聖火リレーで秋高祭PR 成功呼んだ手踊り宣伝隊

河村 鴻允(昭和35卒)

 小生が駅前校舎で学んだのは、昭和32年4月から昭和35年3月までの3年間である。当時の全生徒数は1学年から3学年まで男女合わせて千五百数十人で、小生の年次の場合は総勢512人(女子生徒48人)、A組からJ組までの10クラス編成で、その内の2クラスが男女共学である。学校の敷地周辺には、金座街、テアトル、読売ホール、朝倉市場の他に日赤病院などがあり、交通の便が良いことも相まって市民にとっては非常に利便性の高い街並みであった。その一方で歓楽街もあり、学園として不適当な場所としてPTA関係者から移転論が出ていたそうである。


写真1 昭和34年頃の駅前校舎の全景

 校舎は旧歩兵第17連隊の木造兵舎跡であり、教室、部室および合宿所には事欠かなかったが、生徒会総会では女子トイレが少ないとの不満の声が上がっていた。昭和34年頃の駅前校舎の全景を写した航空写真が写真1である。校舎は南側、東側および北側の2階建ての建屋と、北側建屋と南側建屋の間に位置する体操場とで構成されていた。南側建屋は主に2年生の教室および実験室として使われており、生徒会室が1階にあった。東側建屋は校長室、職員室および3年生の教室として、北側建屋は1年生の教室および定時制として使われていた。小生が入学した時には、新入生は出身中学校別に2年生の教室に招集され、先輩諸氏によるオリエンテーションを兼ねた良い意味での吊るし上げを食らったことを記憶している。体操場では新入生と在校生との対面式があり、放課後毎日のように応援団幹部の厳格な指導の下で校歌や応援歌の練習に明け暮れた。この時期に集中的に教え込まれたお陰で、卒業以来半世紀を超えた今日でも校歌、校友会歌および秋高音頭などを忘れずに口ずさむことが出来ている。
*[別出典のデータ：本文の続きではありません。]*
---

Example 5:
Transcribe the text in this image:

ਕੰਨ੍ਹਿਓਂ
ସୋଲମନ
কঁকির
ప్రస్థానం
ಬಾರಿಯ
 校舎の西側に野球場と陸上競技場が一体となったグラウンドが見える。グラウンドは校舎の敷地に比べて低地となっていた。野球場の北東寄りに野球部などの部室、陸上競技場の南西寄りに屋外競技用備品保管倉庫、南側建屋の南西寄りに合宿所、東側建屋の東寄りに弓道場、北側建屋の北寄りにバレーボールコートおよび部室、中庭に2面のテニスコートがうかがわれる。

 現在の秋田駅周辺の街並みから母校の敷地跡を特定することは非常に難しいことではあるが、校舎およびグラウンドはそれぞれ、現在の秋田市民市場の辺りおよびNTT東日本秋田支店の辺りではないかと思われる。


写真2 聖火採火式
写真3 秋高祭宣伝隊

 生徒会主催の学校行事で特記すべきイベントは、昭和34年9月26日から27日までの2日間にわたって挙行された秋高祭である。この秋高祭を成功に導くため、9月25日に聖火リレー走者と秋高音頭手踊り要員で構成された総勢二百数十人の宣伝隊を市内に繰り出すこととした。聖火リレーのルートは母校の歴史的変遷に伴う校舎移転地跡、在校生の姉妹の多くが通学していると言われていた秋田北高および聖霊高校の所在地を考慮に入れて設定した。この日には台風15号(伊勢湾台風)が和歌山県付近に接近していたため、生徒会役員一同はその実施に非常に気を揉んだものだった。聖火採火式(写真2)が東根小屋町(現中通5丁目)の旧秋田医学校跡地で、村岡一郎校長先生、発煙式トーチを作製した化学部員および生徒会長を務める小生との立ち会いの下で行われた。点火された聖火トーチを持った小生は、駅前校舎の玄関前までの約3Kmの距離を走破して次の聖火ランナーにバトンタッチしたまではよかったが、ぶっつけ本番で走ったため貧血状態になり、宣伝隊員送迎用バスの中でしばしの休息をとったという不甲斐ない思い出もある。

 市内数か所の聖火リレー引き継ぎ地点では、白ズボンと半纏を羽織った粋ないで立ちの女子生徒とユニフォーム姿の男子運動部員による秋高音頭の手踊りを披露した(写真3)。この宣伝が功を奏してか、当日は秋高名物のデコレーション展示教室、各種文化部の紹介展示室および演劇舞台が設けられた体操場などは超満員となるほどの大盛況ぶりであった。中でもデコレーションでは、冷戦危機の時代に代表される政治外交の風刺、当時人気のあった日活映画俳優のアクションシーン、未来の宇宙開発および科学の発展など苦心の作品を出品し、ご観覧いただいた方々から高い評価をいただいた。昭和34年度に挙行された秋高祭が、校長先生をはじめ在校生全員の英知、努力および協力により成功裏に無事終了したことが、昭和35年3月発行の生徒会誌「羽城」11号に報告されている。

 終わりに臨み、期せずして秋高創立百四十周年記念誌に執筆者の一人として参画出来たことに感謝し、母校のますますの発展を祈念してペンを置かせていただく。


昭和26年3月26日付 秋田魁新報

昭和26年の男女共学化初年度、女子生徒の合格を伝える新聞記事より
〈…なお秋南高では女子35名受験者中27名が合格した。〉

河村 鴻允 (S35卒)

河村 鴻允かわむら こういん さん (S35) プロフィール

秋田大学卒。工学博士(東工大)。
昭和39年秋田大学鉱山学部電気工学科助手を振り出しに講師、助教授。
米国コネティカット大学客員準教授、秋田大学医療技術短期大学部教授、同大医学部医学科教授などを経て、平成19年退職。秋田大学名誉教授。